'I chatted with Rachael at halfway - but I couldn't go with her from two out'
Patrick Mullins was so well placed at halfway that he was able to have a chat with Rachael Blackmore, but he had to settle for fourth in his quest for an amazing double over the Grand National fences.
A day after the amateur rider had blitzed his rivals on Livelovelaugh in the Topham Chase, he was bang in contention for much of the way on Burrows Saint in the National itself but was left behind by the winner from the second-last fence.
"I got a fantastic spin," he said. "He jumped fantastic. I was chatting with Rachael going past the stands with a lap to go and we were both very happy where we were.

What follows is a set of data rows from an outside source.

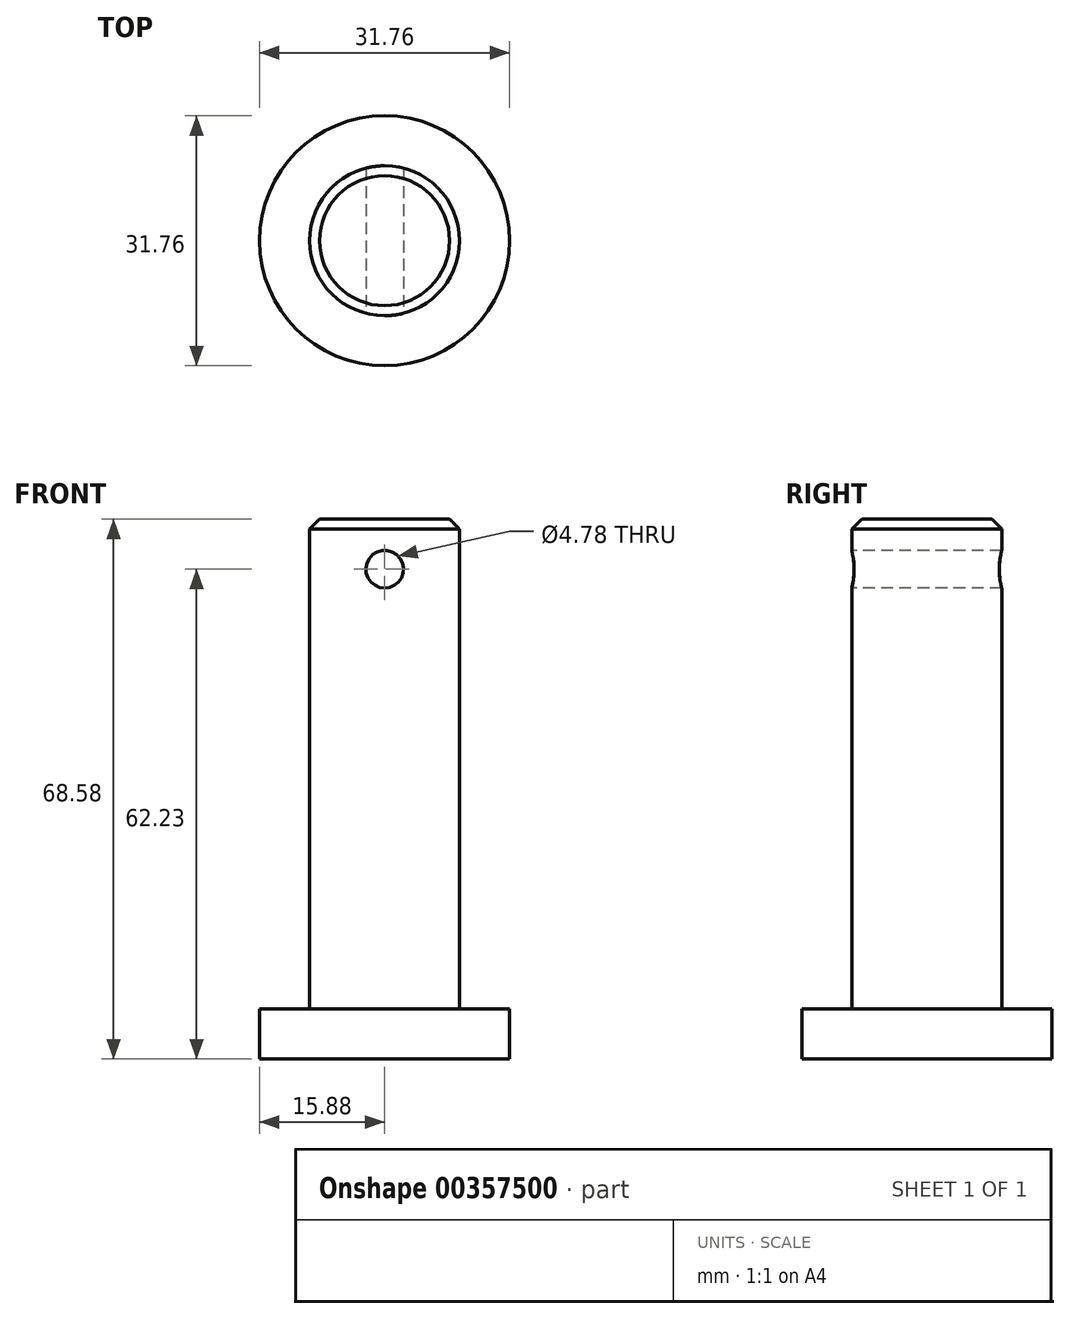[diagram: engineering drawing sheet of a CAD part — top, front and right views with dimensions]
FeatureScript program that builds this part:
annotation { "Feature Type Name" : "Feature", "Feature Type Description" : "" }
export const myFeature = defineFeature(function(context is Context, id is Id, definition is map)
    precondition{}
    {
        {
            var Q0;
            Q0=qCreatedBy(makeId("Top.planeOp"),FACE);
            var sketch = newSketch(context, id + "F0", { "sketchPlane" : qUnion([Q0])});
            skCircle(sketch, "E0", {"center": v(0, 0) * mm, "radius": 15.88 * mm});
            skCircle(sketch, "E1", {"center": v(0, 0) * mm, "radius": 9.53 * mm});
            skSolve(sketch);
        }
        {
            var Q0;
            Q0=makeQuery(id+"F0.imprint","IMPRINT",FACE,{"disambiguationData":[TD([[makeQuery(id+"F0.imprint","IMPRINT",EDGE,{"derivedFrom":sQuery(id+"F0.wireOp",EDGE,"E0")}),1.0]])]});
            var Q1;
            Q1=sQuery(id+"F0.wireOp",EDGE,"E0");
            var Q2;
            Q2=sQuery(id+"F0.wireOp",EDGE,"E1");
            extrude(context, id + "F1", {"entities" : qUnion([Q0]), "surfaceEntities" : qUnion([Q1, Q2]), "depth" : 6.35 * mm});
        }
        {
            var Q0;
            Q0=makeQuery(id+"F0.imprint","IMPRINT",FACE,{"disambiguationData":[TD([[makeQuery(id+"F0.imprint","IMPRINT",EDGE,{"derivedFrom":sQuery(id+"F0.wireOp",EDGE,"E1")}),1.0]])]});
            var Q1;
            Q1=sQuery(id+"F0.wireOp",EDGE,"E1");
            extrude(context, id + "F2", {"entities" : qUnion([Q0]), "operationType" : NewBodyOperationType.ADD, "surfaceEntities" : qUnion([Q1]), "depth" : 68.58 * mm});
        }
        {
            var Q0;
            Q0=qCreatedBy(makeId("Front.planeOp"),FACE);
            var sketch = newSketch(context, id + "F3", { "sketchPlane" : qUnion([Q0])});
            skCircle(sketch, "E2", {"center": v(0, 62.23) * mm, "radius": 2.39 * mm});
            skSolve(sketch);
        }
        {
            var Q0;
            Q0 = qSketchRegion(id + "F3", true);
            var Q1;
            Q1=sQuery(id+"F3.wireOp",EDGE,"E2");
            extrude(context, id + "F4", {"entities" : qUnion([Q0]), "operationType" : NewBodyOperationType.REMOVE, "surfaceEntities" : qUnion([Q1]), "endBound" : BoundingType.SYMMETRIC, "oppositeDirection" : true, "depth" : 127 * mm});
        }
        {
            var Q0;
            Q0=makeQuery(id+"F2.opExtrude","CAP_EDGE",EDGE,{"disambiguationData":[OSD([sQuery(id+"F0.wireOp",EDGE,"E1")])],"isStart":false});
            chamfer(context, id + "F5", {"entities" : qUnion([Q0]), "width" : 1.27 * mm, "tangentPropagation" : true});
        }
    });
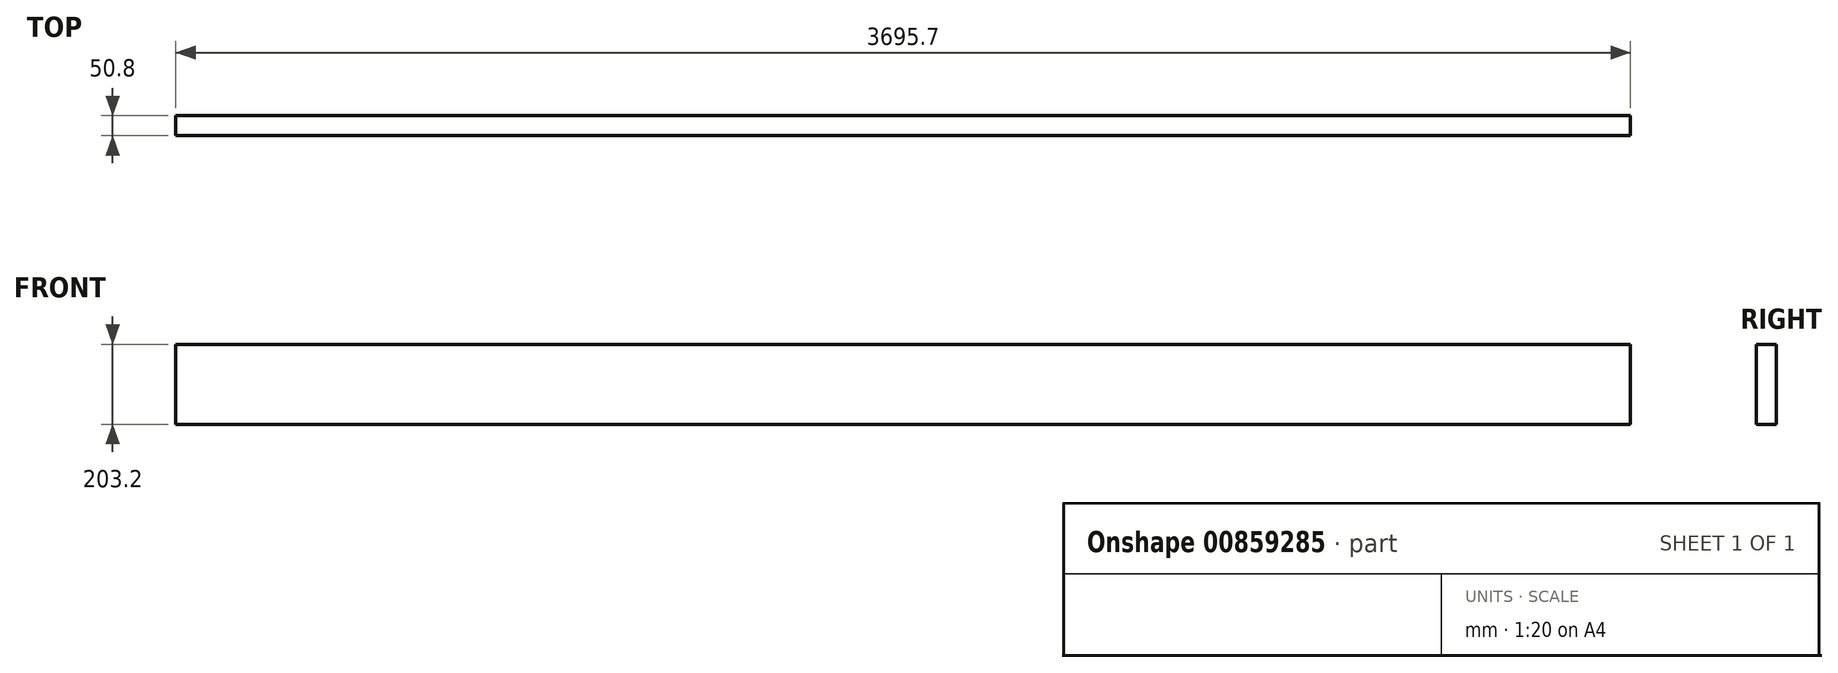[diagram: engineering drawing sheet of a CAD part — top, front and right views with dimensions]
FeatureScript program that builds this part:
annotation { "Feature Type Name" : "Feature", "Feature Type Description" : "" }
export const myFeature = defineFeature(function(context is Context, id is Id, definition is map)
    precondition{}
    {
        {
            var Q0;
            Q0=qCreatedBy(makeId("Right.planeOp"),FACE);
            var sketch = newSketch(context, id + "F0", { "sketchPlane" : qUnion([Q0])});
            skLineSegment(sketch, "E0.bottom", {"start": v(0, 0) * mm, "end": v(50.8, 0) * mm});
            skLineSegment(sketch, "E0.top", {"start": v(0, 203.2) * mm, "end": v(50.8, 203.2) * mm});
            skLineSegment(sketch, "E0.left", {"start": v(0, 0) * mm, "end": v(0, 203.2) * mm});
            skLineSegment(sketch, "E0.right", {"start": v(50.8, 0) * mm, "end": v(50.8, 203.2) * mm});
            skSolve(sketch);
        }
        {
            var Q0;
            Q0=makeQuery(id+"F0.imprint","IMPRINT",FACE,{"disambiguationData":[TD([[makeQuery(id+"F0.imprint","IMPRINT",EDGE,{"derivedFrom":sQuery(id+"F0.wireOp",EDGE,"E0.bottom")}),1.0]])]});
            extrude(context, id + "F1", {"entities" : qUnion([Q0]), "depth" : 3695.7 * mm, "offsetDistance" : 25 * mm});
        }
    });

"We were side by side all the way. I was trying to get a lead off her but I couldn't go with her after the second-last. He got very tired; maybe he didn't stay."
Mark Walsh was cursing his luck after finishing third on the Ted Walsh-trained Any Second Now.
“He was very unlucky," the jockey said. "He very nearly got brought down at the third-last and he’s done great to finish third."
Jack Kennedy was happy with fifth place for Farclas and said: "I was absolutely delighted with him. He jumped and travelled great but probably just didn’t see out the trip."
Sam Waley-Cohen, another attempting to become the first amateur to succeed since Marcus Armytage in 1990, led the field for a long way on the Jessica Harrington-trained Jett, setting a strong pace, only to fade into eighth place at the line.
"That was such fun," said the jockey, who explained the bold tactics were designed to keep his mount engaged in the race.
"He's a horse you can't disappoint and in a couple of previous races he's had horses fall in front of him and he's been, 'no way, what am I doing here?'" the rider said.
"So I said to Jessie I'd get him out in front and let him enjoy himself. While he was jumping like that, I thought 'keep going and enjoy yourself'. I was enjoying myself.
"I tried to give him a breather from the third-last to the second-last but he didn't just fill up again."
The Long Mile, the youngest horse in the race, suffered a fatal injury. JP McManus' seven-year-old was a four-time winner who had earned nearly £70,000 in prize-money.